[作業指示]
下のデータのうち、「genus: Siler」を含む行から始めて、データの最後の行で終わるまでの各行をそのまま引用してください。画像は答えに入れないでください。

[処理対象データ]
──────
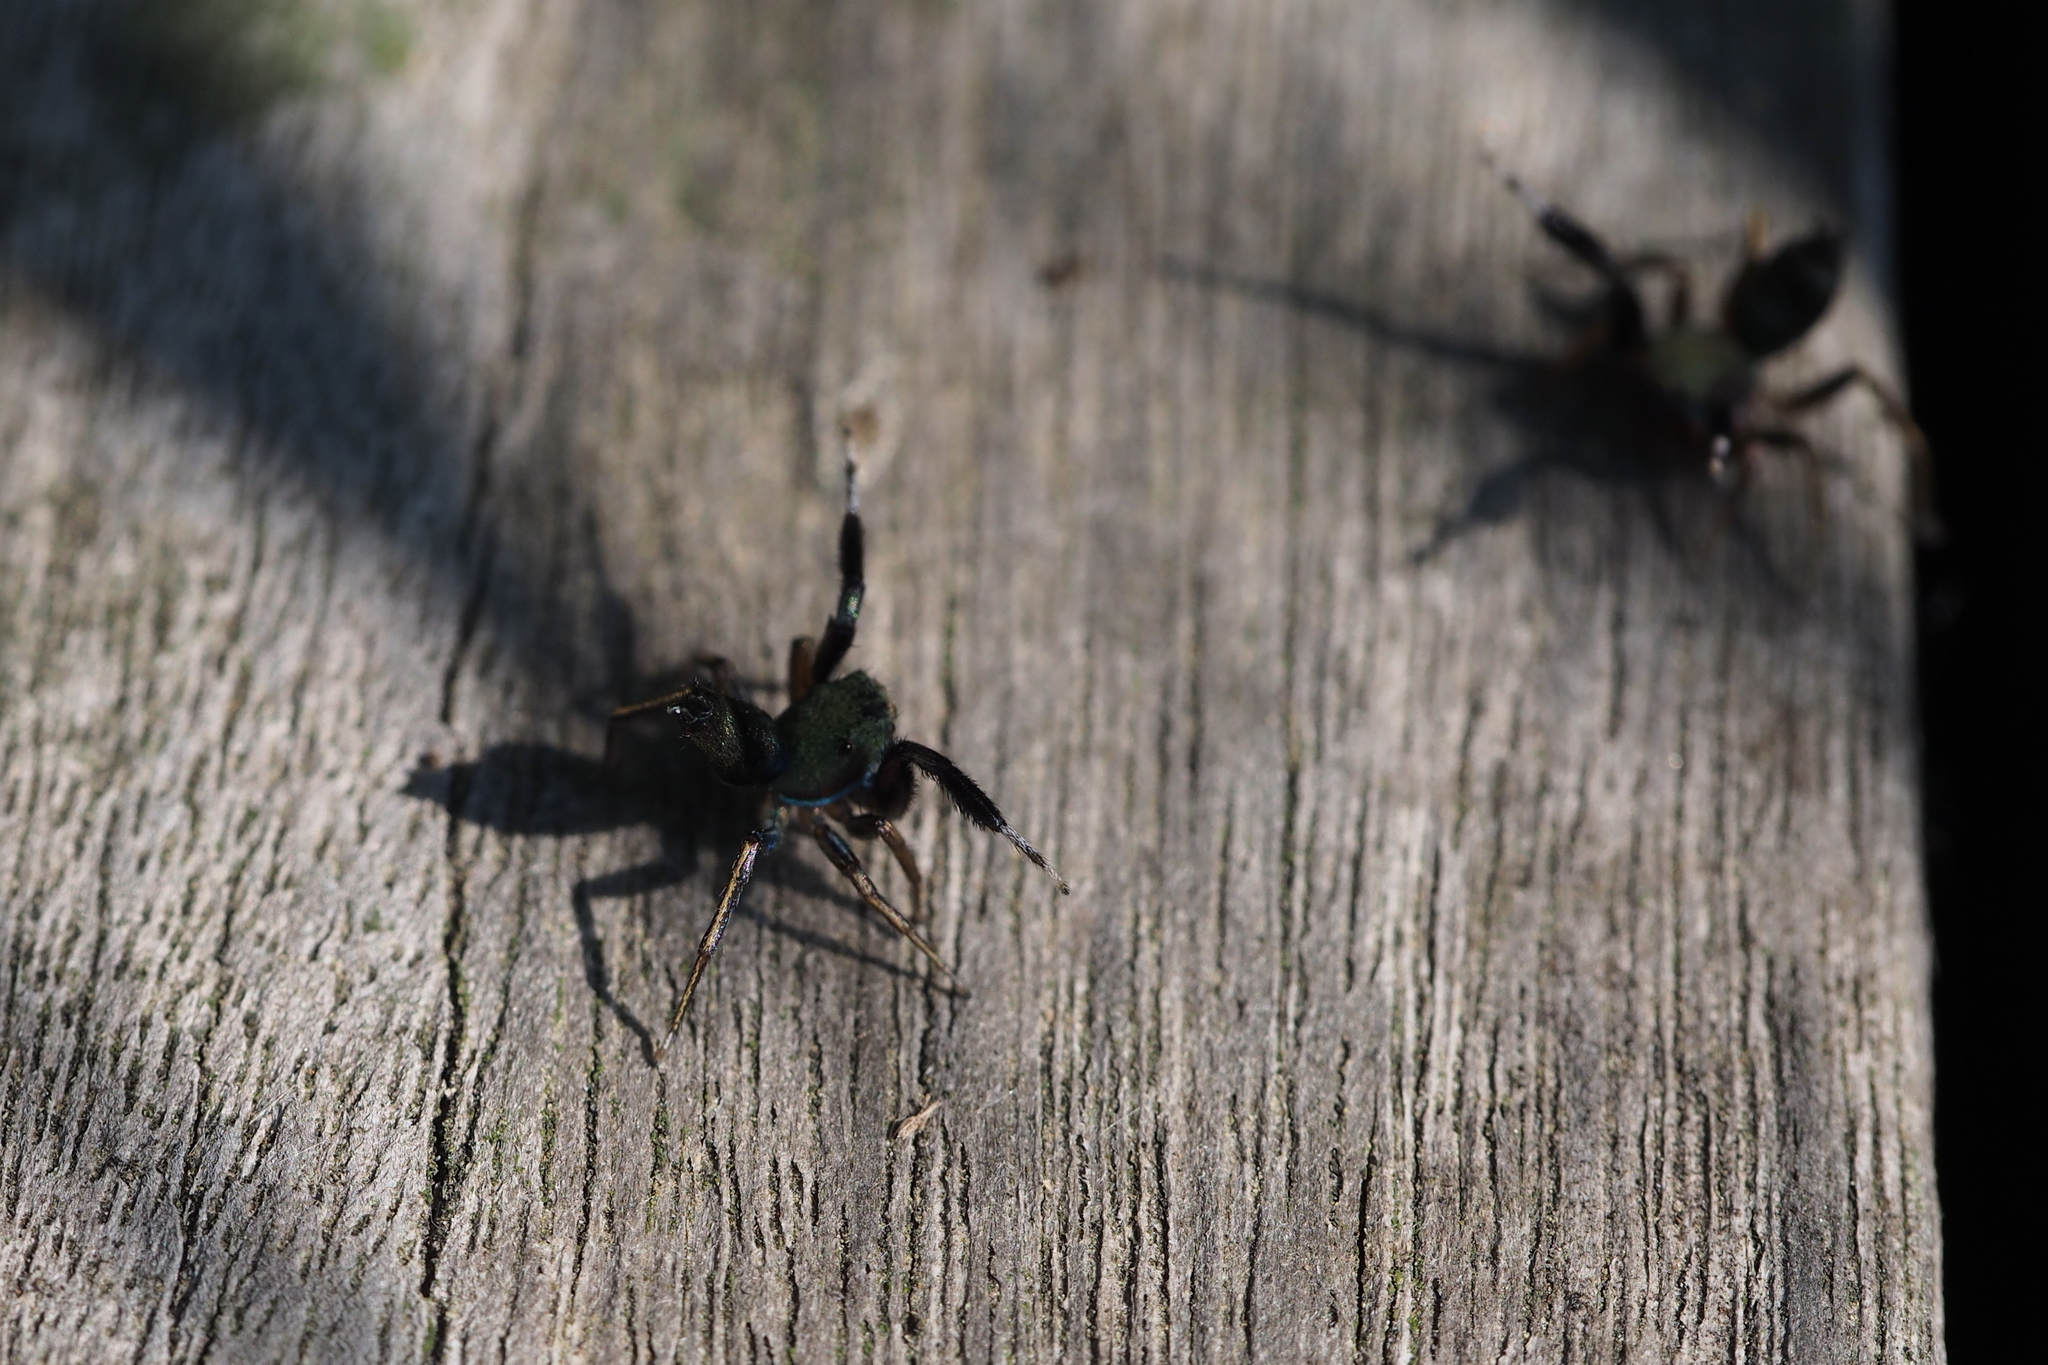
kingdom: Animalia
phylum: Arthropoda
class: Arachnida
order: Araneae
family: Salticidae
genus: Siler
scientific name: Siler cupreus
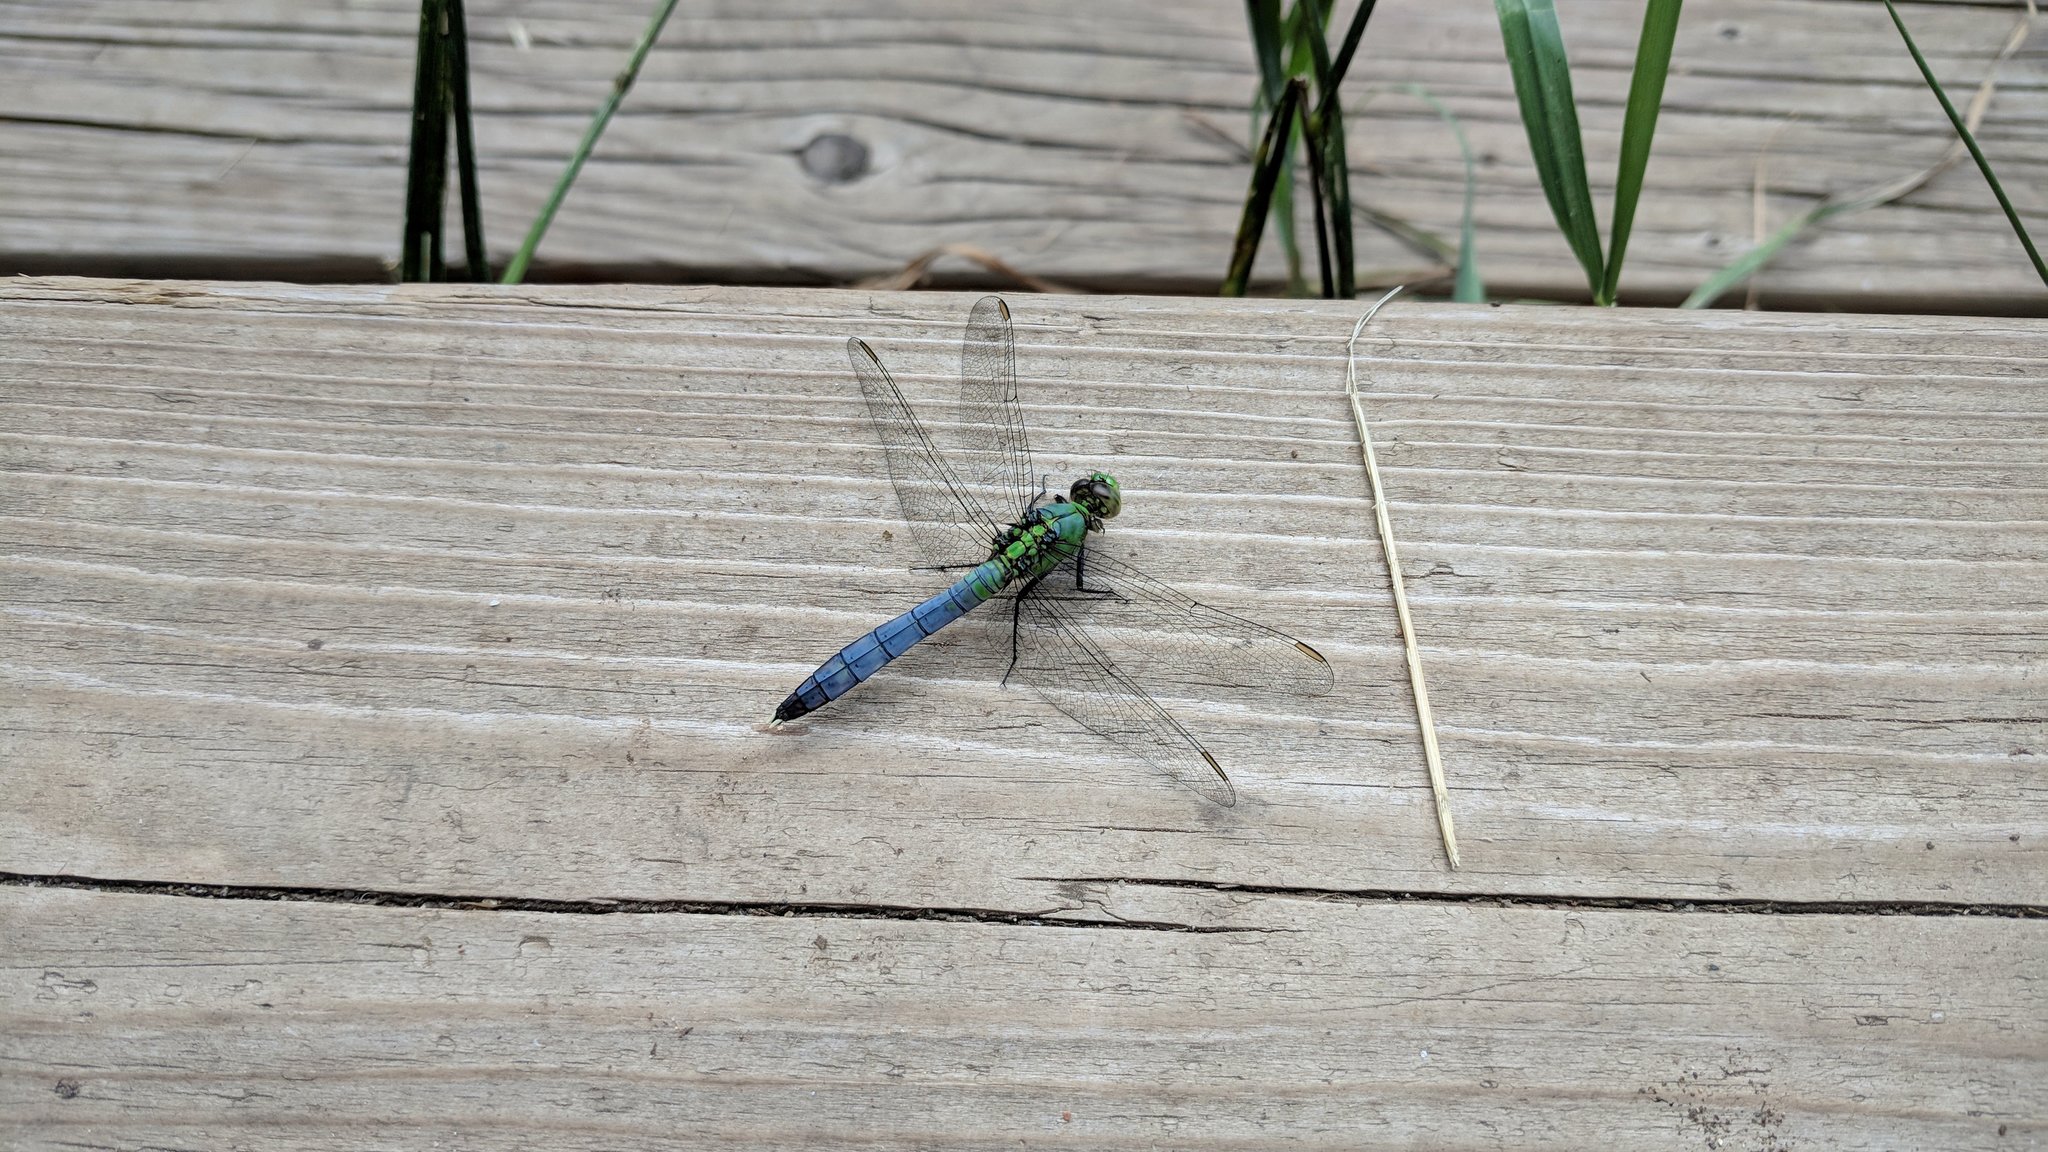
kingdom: Animalia
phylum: Arthropoda
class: Insecta
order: Odonata
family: Libellulidae
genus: Erythemis
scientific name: Erythemis simplicicollis
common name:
──────
[解答]
genus: Siler
scientific name: Siler cupreus
kingdom: Animalia
phylum: Arthropoda
class: Insecta
order: Odonata
family: Libellulidae
genus: Erythemis
scientific name: Erythemis simplicicollis
common name:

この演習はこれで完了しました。